- Data records:

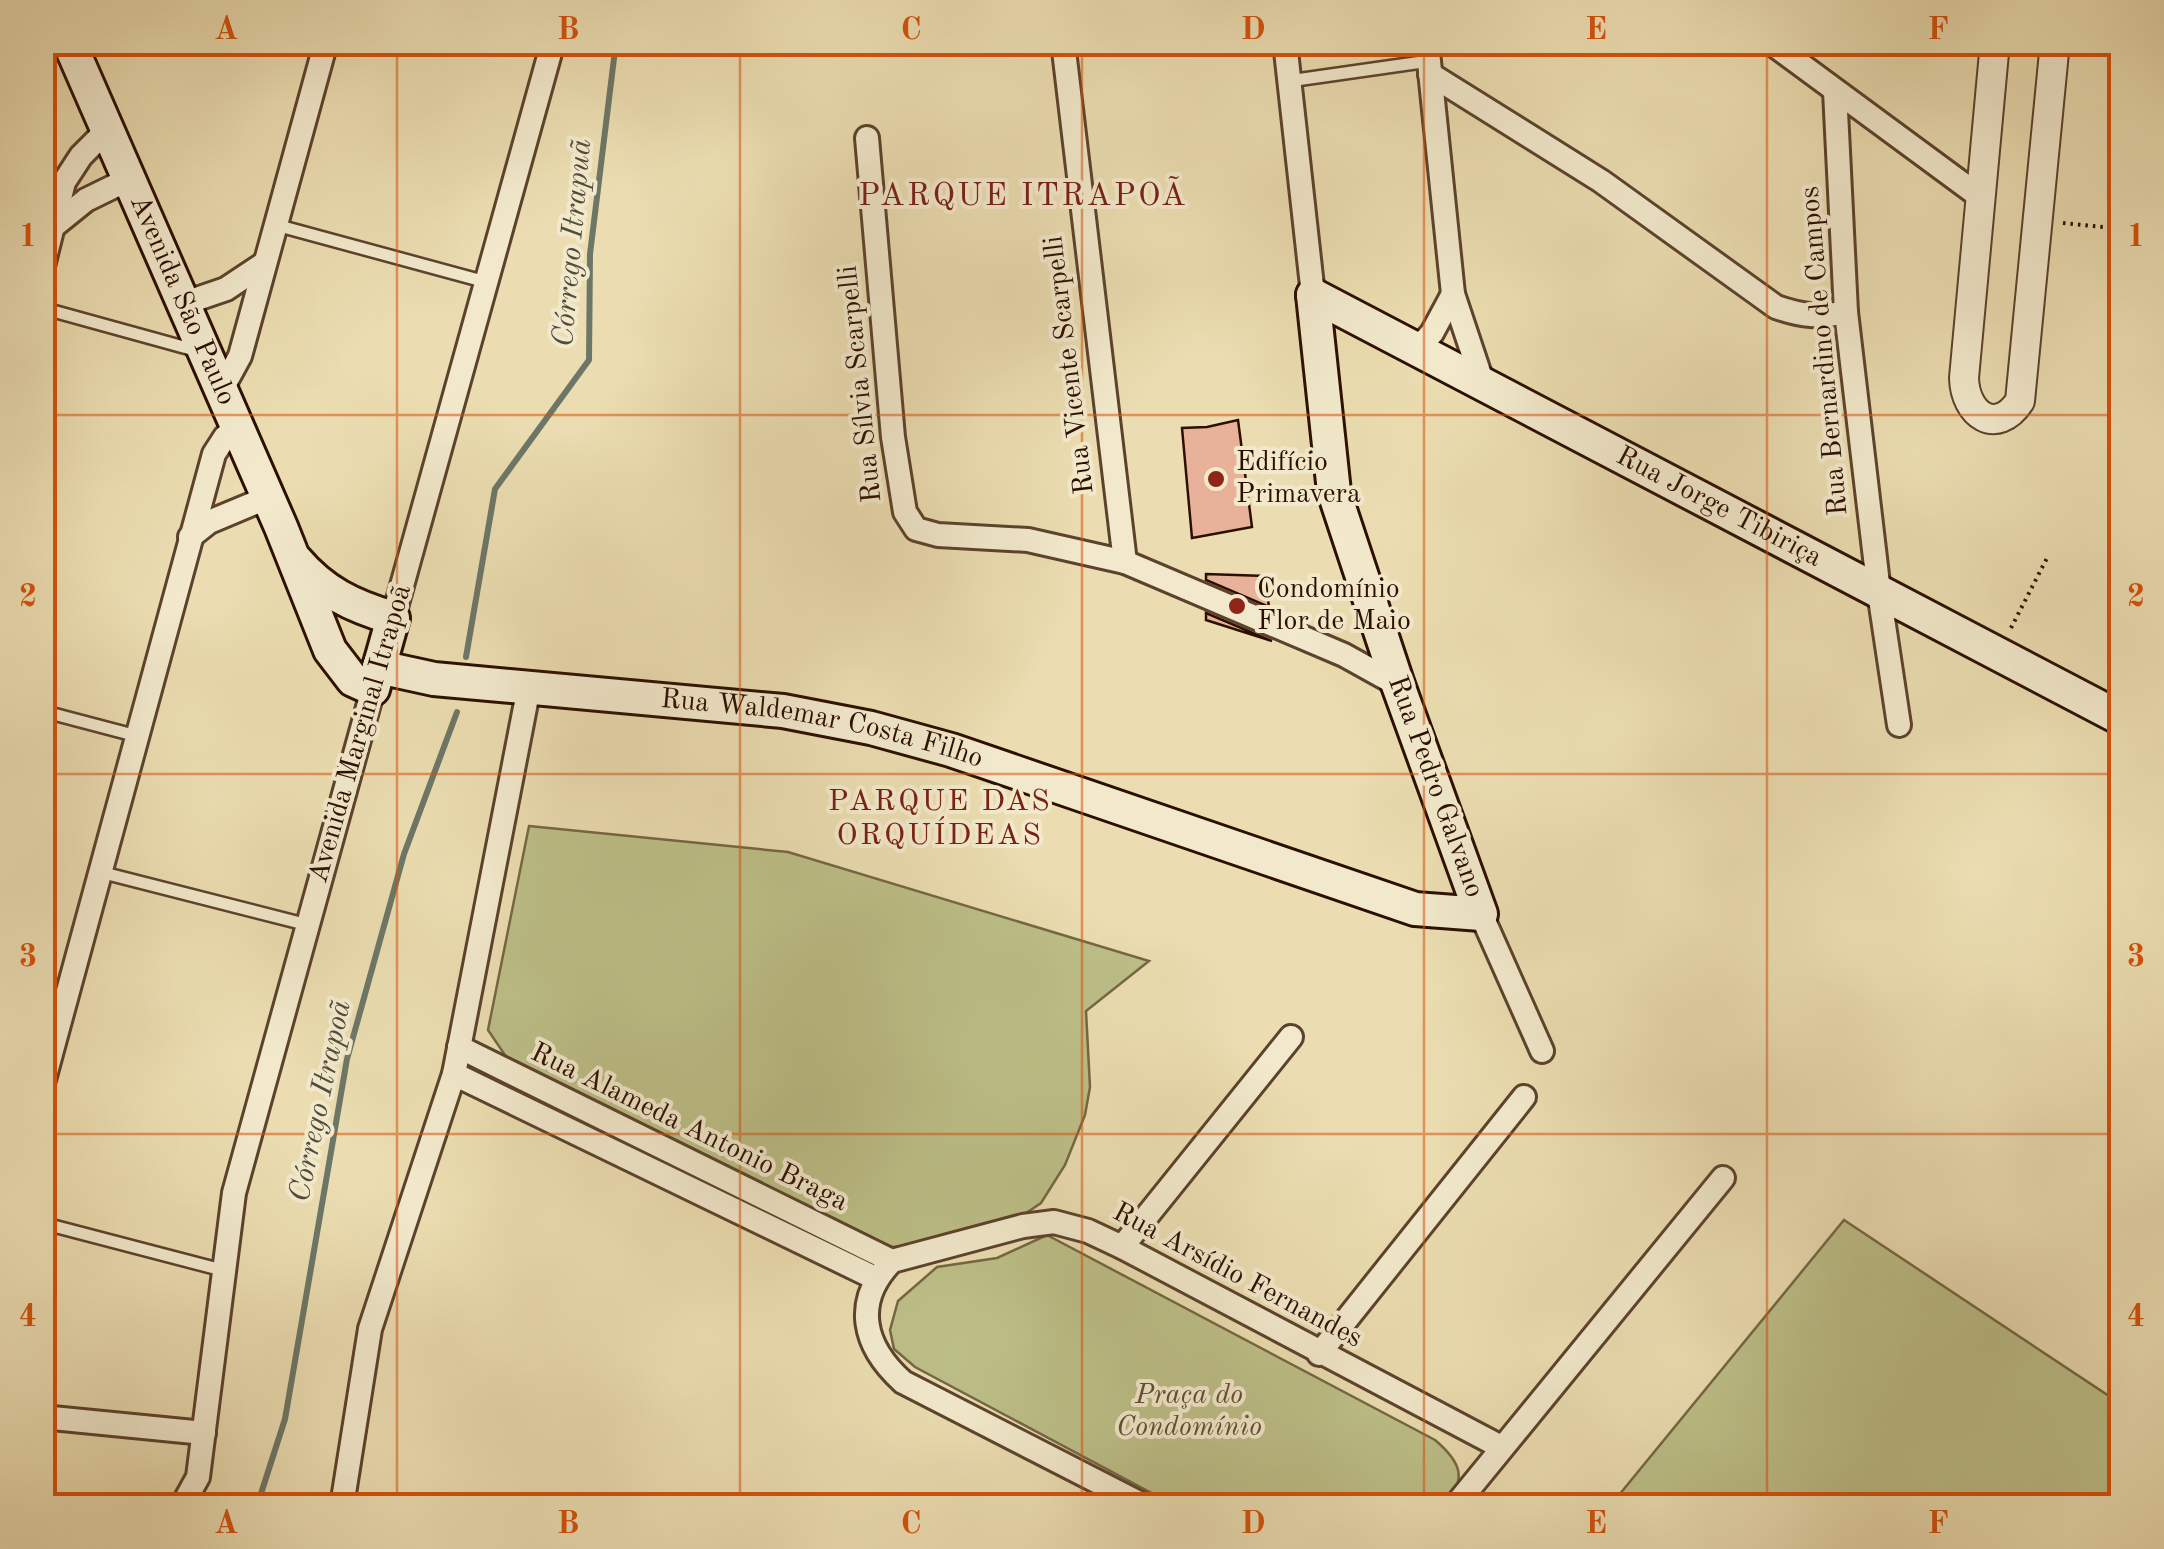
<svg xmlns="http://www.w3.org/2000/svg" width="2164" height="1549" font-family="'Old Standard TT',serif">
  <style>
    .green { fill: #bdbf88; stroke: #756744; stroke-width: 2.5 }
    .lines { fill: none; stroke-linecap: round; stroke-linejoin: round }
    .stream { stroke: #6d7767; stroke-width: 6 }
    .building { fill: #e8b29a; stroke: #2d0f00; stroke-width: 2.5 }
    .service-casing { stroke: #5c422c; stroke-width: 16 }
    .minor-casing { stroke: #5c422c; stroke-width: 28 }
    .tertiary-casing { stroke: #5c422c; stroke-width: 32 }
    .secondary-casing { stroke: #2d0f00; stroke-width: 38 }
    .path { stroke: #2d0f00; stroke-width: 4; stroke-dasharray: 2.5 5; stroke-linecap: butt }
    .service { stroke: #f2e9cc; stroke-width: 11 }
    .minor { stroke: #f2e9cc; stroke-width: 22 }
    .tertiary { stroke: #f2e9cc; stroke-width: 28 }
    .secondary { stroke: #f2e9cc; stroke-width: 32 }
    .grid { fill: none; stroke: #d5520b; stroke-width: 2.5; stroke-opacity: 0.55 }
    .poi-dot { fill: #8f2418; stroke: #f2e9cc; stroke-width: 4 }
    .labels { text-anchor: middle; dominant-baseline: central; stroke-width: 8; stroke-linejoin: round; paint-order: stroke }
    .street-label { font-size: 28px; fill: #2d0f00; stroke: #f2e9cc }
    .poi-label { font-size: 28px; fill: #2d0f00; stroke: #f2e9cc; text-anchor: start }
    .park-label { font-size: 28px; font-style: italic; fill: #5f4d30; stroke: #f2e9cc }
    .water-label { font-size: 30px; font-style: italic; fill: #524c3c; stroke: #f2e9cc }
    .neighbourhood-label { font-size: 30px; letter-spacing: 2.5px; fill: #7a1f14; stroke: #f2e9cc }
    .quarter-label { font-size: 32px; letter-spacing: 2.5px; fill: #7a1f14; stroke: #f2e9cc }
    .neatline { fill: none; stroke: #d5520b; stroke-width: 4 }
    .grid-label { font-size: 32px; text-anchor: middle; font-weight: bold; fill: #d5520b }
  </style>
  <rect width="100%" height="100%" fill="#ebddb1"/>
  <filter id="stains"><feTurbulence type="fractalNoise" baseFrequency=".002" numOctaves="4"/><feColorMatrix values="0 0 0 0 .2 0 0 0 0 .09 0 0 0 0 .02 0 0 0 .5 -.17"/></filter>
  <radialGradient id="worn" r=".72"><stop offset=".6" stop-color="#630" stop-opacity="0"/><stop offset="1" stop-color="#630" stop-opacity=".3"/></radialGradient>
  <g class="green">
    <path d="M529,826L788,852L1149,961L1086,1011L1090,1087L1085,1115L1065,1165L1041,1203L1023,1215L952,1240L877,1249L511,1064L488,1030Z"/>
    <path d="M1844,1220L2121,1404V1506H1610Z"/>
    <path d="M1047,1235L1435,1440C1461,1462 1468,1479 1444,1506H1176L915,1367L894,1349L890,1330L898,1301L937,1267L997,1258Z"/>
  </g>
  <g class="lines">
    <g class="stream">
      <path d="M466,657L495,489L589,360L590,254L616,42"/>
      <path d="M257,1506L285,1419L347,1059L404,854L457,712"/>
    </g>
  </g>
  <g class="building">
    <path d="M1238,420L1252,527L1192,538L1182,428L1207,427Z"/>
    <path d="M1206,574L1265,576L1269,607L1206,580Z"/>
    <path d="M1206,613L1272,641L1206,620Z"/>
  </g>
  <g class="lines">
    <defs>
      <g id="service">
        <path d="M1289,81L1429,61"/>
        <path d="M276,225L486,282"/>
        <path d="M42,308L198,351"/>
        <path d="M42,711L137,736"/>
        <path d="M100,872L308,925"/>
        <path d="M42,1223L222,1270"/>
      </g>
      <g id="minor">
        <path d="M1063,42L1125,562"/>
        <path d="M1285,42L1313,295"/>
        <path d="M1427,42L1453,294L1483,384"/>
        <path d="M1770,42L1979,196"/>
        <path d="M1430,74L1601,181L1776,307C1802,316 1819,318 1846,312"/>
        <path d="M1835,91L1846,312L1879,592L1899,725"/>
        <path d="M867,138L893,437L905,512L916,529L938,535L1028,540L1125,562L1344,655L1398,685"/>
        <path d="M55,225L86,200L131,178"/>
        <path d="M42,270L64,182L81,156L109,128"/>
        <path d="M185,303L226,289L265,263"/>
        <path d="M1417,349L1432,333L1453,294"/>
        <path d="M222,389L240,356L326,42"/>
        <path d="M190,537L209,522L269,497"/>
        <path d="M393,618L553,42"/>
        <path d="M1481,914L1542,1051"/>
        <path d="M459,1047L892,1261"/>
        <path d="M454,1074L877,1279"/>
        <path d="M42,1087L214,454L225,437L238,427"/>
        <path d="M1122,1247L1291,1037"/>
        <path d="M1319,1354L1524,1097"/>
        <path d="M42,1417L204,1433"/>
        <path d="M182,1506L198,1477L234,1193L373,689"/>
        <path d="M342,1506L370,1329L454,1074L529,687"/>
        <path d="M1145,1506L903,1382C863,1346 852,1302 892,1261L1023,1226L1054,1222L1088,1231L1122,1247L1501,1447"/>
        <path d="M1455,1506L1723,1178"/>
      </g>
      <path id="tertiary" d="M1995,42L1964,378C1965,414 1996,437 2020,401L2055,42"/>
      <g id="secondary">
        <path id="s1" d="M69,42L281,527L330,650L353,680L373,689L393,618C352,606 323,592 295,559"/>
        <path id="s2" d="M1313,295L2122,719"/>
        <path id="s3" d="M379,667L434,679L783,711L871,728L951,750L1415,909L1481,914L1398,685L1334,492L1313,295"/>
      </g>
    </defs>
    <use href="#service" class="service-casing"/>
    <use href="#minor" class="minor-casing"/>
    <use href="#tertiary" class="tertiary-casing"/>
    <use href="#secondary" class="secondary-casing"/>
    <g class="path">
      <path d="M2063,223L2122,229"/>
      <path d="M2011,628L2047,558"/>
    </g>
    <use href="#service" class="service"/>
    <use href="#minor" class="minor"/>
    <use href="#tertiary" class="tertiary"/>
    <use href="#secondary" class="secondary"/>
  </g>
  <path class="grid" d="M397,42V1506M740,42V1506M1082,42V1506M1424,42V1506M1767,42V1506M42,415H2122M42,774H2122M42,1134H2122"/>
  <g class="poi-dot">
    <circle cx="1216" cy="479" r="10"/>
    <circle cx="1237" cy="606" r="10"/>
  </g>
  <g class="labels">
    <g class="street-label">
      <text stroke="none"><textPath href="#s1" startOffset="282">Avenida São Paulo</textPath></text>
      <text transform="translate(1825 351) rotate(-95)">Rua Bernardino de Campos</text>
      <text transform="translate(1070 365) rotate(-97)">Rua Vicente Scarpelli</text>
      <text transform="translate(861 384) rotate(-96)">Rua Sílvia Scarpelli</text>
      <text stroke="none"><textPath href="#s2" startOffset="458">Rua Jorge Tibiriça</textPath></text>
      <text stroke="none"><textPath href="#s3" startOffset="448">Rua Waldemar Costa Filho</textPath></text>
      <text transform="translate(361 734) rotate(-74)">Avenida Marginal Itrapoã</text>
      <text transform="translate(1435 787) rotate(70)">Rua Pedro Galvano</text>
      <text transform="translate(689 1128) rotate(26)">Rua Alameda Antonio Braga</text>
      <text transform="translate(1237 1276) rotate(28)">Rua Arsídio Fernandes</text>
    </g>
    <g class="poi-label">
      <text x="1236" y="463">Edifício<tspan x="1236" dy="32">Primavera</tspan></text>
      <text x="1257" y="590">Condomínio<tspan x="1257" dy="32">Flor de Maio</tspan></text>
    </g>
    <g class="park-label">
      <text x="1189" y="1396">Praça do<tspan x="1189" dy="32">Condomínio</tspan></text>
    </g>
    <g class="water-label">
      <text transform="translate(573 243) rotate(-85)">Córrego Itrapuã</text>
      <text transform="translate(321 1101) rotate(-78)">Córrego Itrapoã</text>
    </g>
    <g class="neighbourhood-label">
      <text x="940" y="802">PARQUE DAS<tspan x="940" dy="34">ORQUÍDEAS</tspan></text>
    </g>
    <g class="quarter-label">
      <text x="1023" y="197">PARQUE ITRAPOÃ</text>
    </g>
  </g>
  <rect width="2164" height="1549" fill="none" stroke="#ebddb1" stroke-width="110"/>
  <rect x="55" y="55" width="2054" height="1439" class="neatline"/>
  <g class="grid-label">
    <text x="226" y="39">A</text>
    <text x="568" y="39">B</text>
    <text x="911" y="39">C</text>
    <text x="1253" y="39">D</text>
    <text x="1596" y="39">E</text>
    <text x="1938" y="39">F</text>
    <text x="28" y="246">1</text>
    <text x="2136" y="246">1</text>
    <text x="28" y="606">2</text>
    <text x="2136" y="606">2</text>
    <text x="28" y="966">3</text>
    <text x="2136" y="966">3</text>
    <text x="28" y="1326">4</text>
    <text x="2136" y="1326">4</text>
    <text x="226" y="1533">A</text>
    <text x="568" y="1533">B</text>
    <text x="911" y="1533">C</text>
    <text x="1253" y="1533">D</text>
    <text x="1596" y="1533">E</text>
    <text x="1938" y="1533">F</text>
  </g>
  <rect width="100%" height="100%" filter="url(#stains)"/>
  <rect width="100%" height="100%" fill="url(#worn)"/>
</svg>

- TASK DETAILS: Search the records for lines holding the word "Condomínio", then copy each line you find.

- TASK SOLUTION:
      <text x="1257" y="590">Condomínio<tspan x="1257" dy="32">Flor de Maio</tspan></text>
      <text x="1189" y="1396">Praça do<tspan x="1189" dy="32">Condomínio</tspan></text>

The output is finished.